The Fulbright Program At 43: Prestigious But Not Perfect

Last July, James Fallon, a professor of anatomy and neurobiology at the University of California, Irvine, traveled on a Fulbright scholarship to the University of Nairobi, Kenya, to build a neuroscience laboratory on the campus from the ground up. "I hadn't taken a sabbatical in 12 years," Fallon says, "

By | July 22, 1991

Last July, James Fallon, a professor of anatomy and neurobiology at the University of California, Irvine, traveled on a Fulbright scholarship to the University of Nairobi, Kenya, to build a neuroscience laboratory on the campus from the ground up. "I hadn't taken a sabbatical in 12 years," Fallon says, "and I could have gone to some high-profile place like Cambridge. But I thought, `Why not go to a completely different culture?' And the lure of starting something from scratch and making a lasting impact was absolutely irresistible."
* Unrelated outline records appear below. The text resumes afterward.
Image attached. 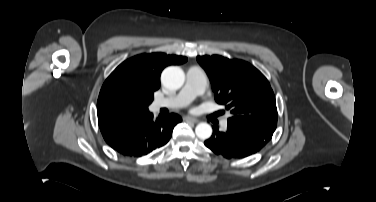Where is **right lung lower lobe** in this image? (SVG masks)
Listing matches in <instances>:
<instances>
[{
	"mask_svg": "<svg viewBox=\"0 0 376 202\" xmlns=\"http://www.w3.org/2000/svg\"><path fill=\"white\" fill-rule=\"evenodd\" d=\"M179 122L181 117L177 114L154 119L148 111L100 130L107 144L114 150L125 156L140 157L165 145Z\"/></svg>",
	"mask_w": 376,
	"mask_h": 202,
	"instance_id": "1",
	"label": "right lung lower lobe"
}]
</instances>
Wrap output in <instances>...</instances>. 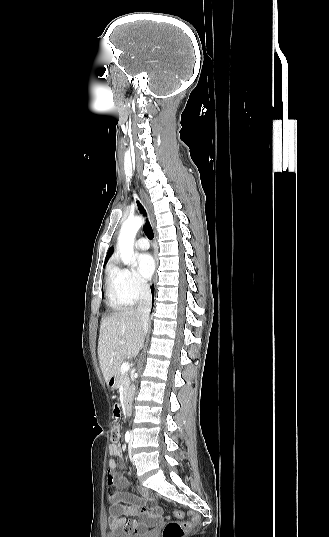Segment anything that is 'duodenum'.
Returning a JSON list of instances; mask_svg holds the SVG:
<instances>
[{"instance_id": "duodenum-1", "label": "duodenum", "mask_w": 329, "mask_h": 537, "mask_svg": "<svg viewBox=\"0 0 329 537\" xmlns=\"http://www.w3.org/2000/svg\"><path fill=\"white\" fill-rule=\"evenodd\" d=\"M109 386L110 387H114L115 386V380L114 379H111L110 382H109ZM123 408L125 410V412L127 414H129V410H130V407H129V404L127 402H124L123 403Z\"/></svg>"}]
</instances>
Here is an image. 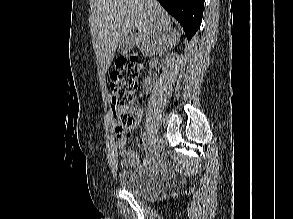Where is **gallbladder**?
<instances>
[{
	"instance_id": "gallbladder-1",
	"label": "gallbladder",
	"mask_w": 293,
	"mask_h": 219,
	"mask_svg": "<svg viewBox=\"0 0 293 219\" xmlns=\"http://www.w3.org/2000/svg\"><path fill=\"white\" fill-rule=\"evenodd\" d=\"M134 47V36L128 35L121 38L118 48L121 54H127Z\"/></svg>"
}]
</instances>
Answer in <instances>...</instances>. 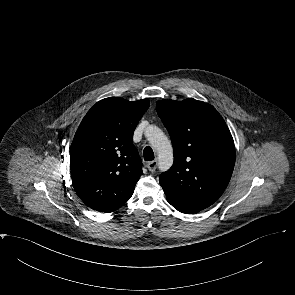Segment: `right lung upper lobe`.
<instances>
[{
    "label": "right lung upper lobe",
    "mask_w": 295,
    "mask_h": 295,
    "mask_svg": "<svg viewBox=\"0 0 295 295\" xmlns=\"http://www.w3.org/2000/svg\"><path fill=\"white\" fill-rule=\"evenodd\" d=\"M148 107V99L105 98L80 123L70 147L71 178L91 209L110 213L132 196L142 175L133 133Z\"/></svg>",
    "instance_id": "cb5924a9"
}]
</instances>
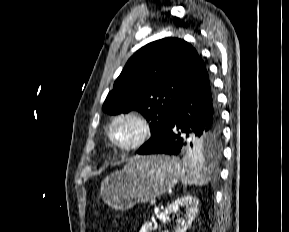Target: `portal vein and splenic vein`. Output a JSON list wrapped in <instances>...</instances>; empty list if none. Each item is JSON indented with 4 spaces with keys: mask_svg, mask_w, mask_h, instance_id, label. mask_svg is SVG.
Segmentation results:
<instances>
[{
    "mask_svg": "<svg viewBox=\"0 0 289 232\" xmlns=\"http://www.w3.org/2000/svg\"><path fill=\"white\" fill-rule=\"evenodd\" d=\"M150 204L151 205H156V200H151Z\"/></svg>",
    "mask_w": 289,
    "mask_h": 232,
    "instance_id": "18ae733b",
    "label": "portal vein and splenic vein"
}]
</instances>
Fallon's enthusiasm for helping his African colleagues build their lab captures the essence of the 43-year-old, federally funded Fulbright Scholar Program, the venerable system of grants bringing together researchers from different countries for scholarly exchanges.

Since the first "Fulbrighters" began their travel in the fall of 1948 in exchanges with China, Burma, and the Philippines, the Fulbright program has mushroomed into a globe-girdling enterprise. More than 186,000 Fulbright scholars--about 56,000 students and professionals from the United States and 130,000 from other nations--have journeyed to 130 countries around the world on grants that range from two months to an academic year.

It's impossible to quantify how much the Fulbright grants have contributed over the decades to enhancing international understanding and breeding a worldwide community of scholars. One gauge of the program's impact, however, is the impressive roster of Fulbright alumni, both in the U.S. and abroad, which reads like a Who's Who of the 20th century. Included in this group are such Nobel Prize-winning scientists as Joshua Lederberg, Emilio Segre, Charles Townes, James Watson, and Rosalyn Yalow.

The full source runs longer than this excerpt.